The singular value decomposition (“SVD”) of a matrix

\begin{gather} \mathsf{A} = \mathsf{U} \mathsf{W} \mathsf{V}^{T} \end{gather}

is always possible with three matrices having the following properties: \(\mathsf{W} = \mathrm{diag}(w_j), \ 1 \leq j \leq N,\) is a diagonal matrix and the other matrices are orthogonal \(\mathsf{U}\mathsf{U}^{T} = \mathsf{V} \mathsf{V}^{T} = \mathsf{1}\)).1

The \(w_j\) are called the singular values. The rank of the matrix is the dimension of the matrix minus the number of occurences of \(w_j = 0\), which indicate the number of linearly dependent components.

Matrix inverse with SVD

Sometimes you want to explicitly find the inverse of a matrix, \(\mathsf{A}^{-1}\) that is not actually invertible. For such singular matrices (i.e., \(\det\mathsf{A} = 0\)) one can still obtain a useful equivalent of the inverse, \(\mathsf{W}^{-1}\), through SVD.

For non-singular matrices

\begin{gather} \mathsf{A}^{-1} = \mathsf{V}\, \mathrm{diag}\left(\frac{1}{w_j}\right) \, \mathsf{U}^{T} \end{gather}

but even for singular matrices

\begin{gather} \mathbf{x} = \mathsf{V} \mathsf{W}^{-1} \mathsf{U}^{T}\, \mathbf{b} \end{gather}

will be a useful answer, provided that \(\mathsf{W}^{-1}\) is augmented, i.e., any values where \(w_j = 0\) are also set to 0 in \(\mathsf{W}^{-1}\), in effect making the replacement \(\frac{1}{0} \rightarrow 0\) (which projects out the linearly dependent subspaces).

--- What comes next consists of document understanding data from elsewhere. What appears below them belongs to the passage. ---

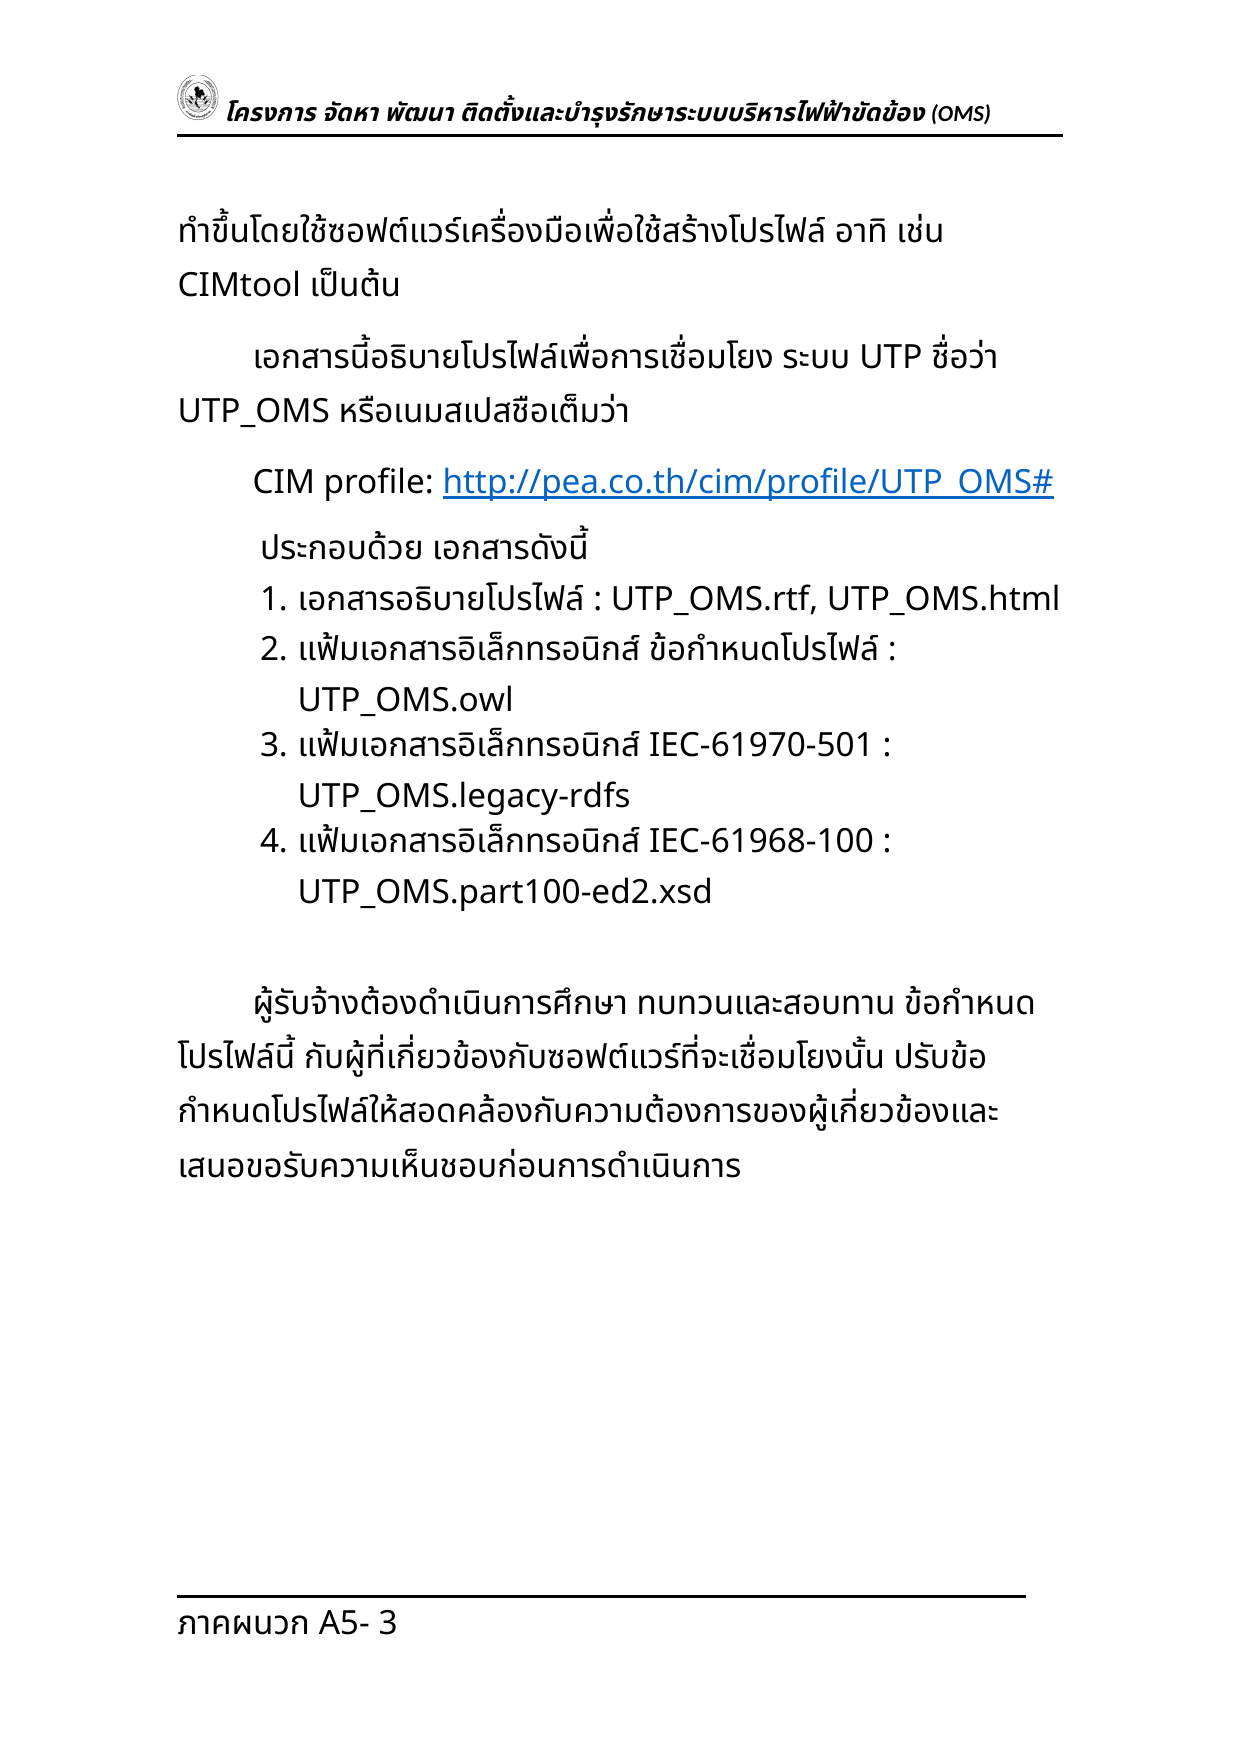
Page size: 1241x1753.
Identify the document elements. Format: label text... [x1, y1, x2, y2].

list แฟ้มเอกสารอิเล็กทรอนิกส์ IEC-61970-501 : UTP_OMS.legacy-rdfs [260, 721, 1063, 817]
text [177, 207, 1063, 312]
list แฟ้มเอกสารอิเล็กทรอนิกส์ IEC-61968-100 : UTP_OMS.part100-ed2.xsd [260, 817, 1063, 913]
list เอกสารอธิบายโปรไฟล์ : UTP_OMS.rtf, UTP_OMS.html [260, 574, 1063, 625]
text ผู้รับจ้างต้องดำเนินการศึกษา ทบทวนและสอบทาน ข้อกำหนดโปรไฟล์นี้ กับผู้ที่เกี่ยวข้องกับซอฟต์แวร์ที่จะเชื่อมโยงนั้น ปรับข้อกำหนดโปรไฟล์ให้สอดคล้องกับความต้องการของผู้เกี่ยวข้องและเสนอขอรับความเห็นชอบก่อนการดำเนินการ [177, 979, 1063, 1192]
list แฟ้มเอกสารอิเล็กทรอนิกส์ ข้อกำหนดโปรไฟล์ : UTP_OMS.owl [260, 625, 1063, 721]
text เอกสารนี้อธิบายโปรไฟล์เพื่อการเชื่อมโยง ระบบ UTP ชื่อว่า UTP_OMS หรือเนมสเปสชือเต็มว่า [177, 332, 1063, 438]
picture [177, 75, 219, 121]
text CIM profile: http://pea.co.th/cim/profile/UTP_OMS# [177, 458, 1063, 504]
list ประกอบด้วย เอกสารดังนี้ [260, 524, 1063, 574]
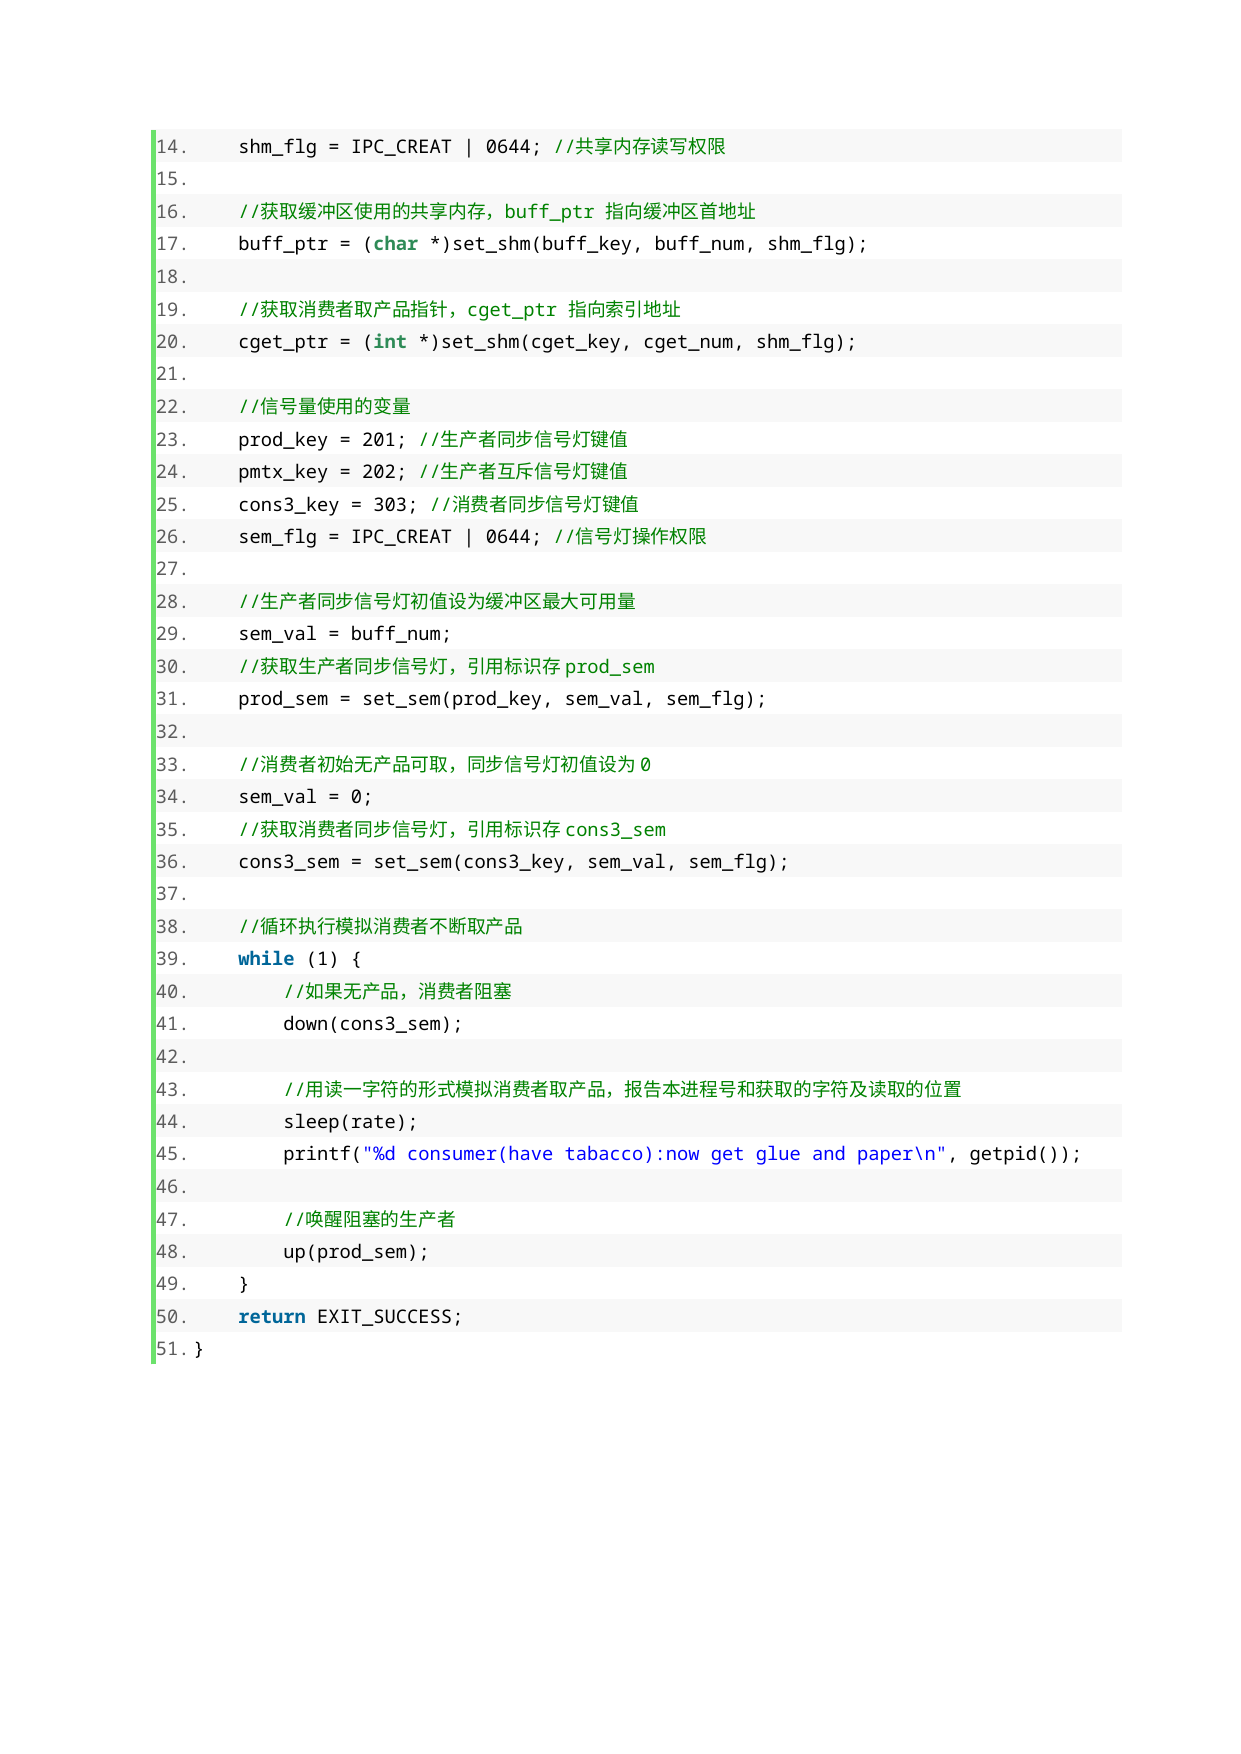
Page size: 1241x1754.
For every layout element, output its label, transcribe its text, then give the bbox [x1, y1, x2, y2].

  • For a \(N \times N\) matrix, values \(w_j = 0\) indicate precisely where \(\mathsf{A}\) is singular and very small \(w_j\) also alert you to possible numerical problems (the solution might easily become dominated by round-off error and the matrix is said to be “ill-conditioned”).
  • For an overdetermined system (more equations than unknowns2) \(\mathbf{x}\) solves the least-squares fitting problem and determines the solution that minimizes the deviation in the least-squares sense.
  • For an underdetermined system (fewer equations than unknowns3) it can be used to find all the vectors that span the solution space.

Numerical solution

Efficient algorithms exist to solve these problems and we will primarily use the optimized algorithms in the numpy.linalg package:

import numpy.linalg

For most linear algebra work you should be using double precision because diagonalization routines and eigenvalue solvers have problems with nearly singular matrices and the better the machine precision is, the better one can distinguish a nearly singular matrix from a truly singular one.

Class material

The notebook 13_SVD.ipynb shows the principles and applications of SVD (with skeleton code in 13_SVD-Students-1.ipynb).

Additional resources:


Footnotes

  1. For singular matrices, some elements on the diagonal of \(\mathsf{W}\) are zero so in order to form the pseudo-inverse \(\mathsf{W}^{-1} = \mathrm{diag}(1/w_j)\) these elements have to be augmented and replaced by zero in \(\mathsf{W}^{-1}\). 

  2. The overdetermined system has more equations \(M\) than unknowns \(N\), \(M > N\), i.e., the solution vector \(\mathbf{x}\) has \(N\) elements but the matrix \(\mathsf{A}\) now has the shape \(M \times N\). 

  3. The underdetermined system does not typically have a unique solution because is has \(M < N\).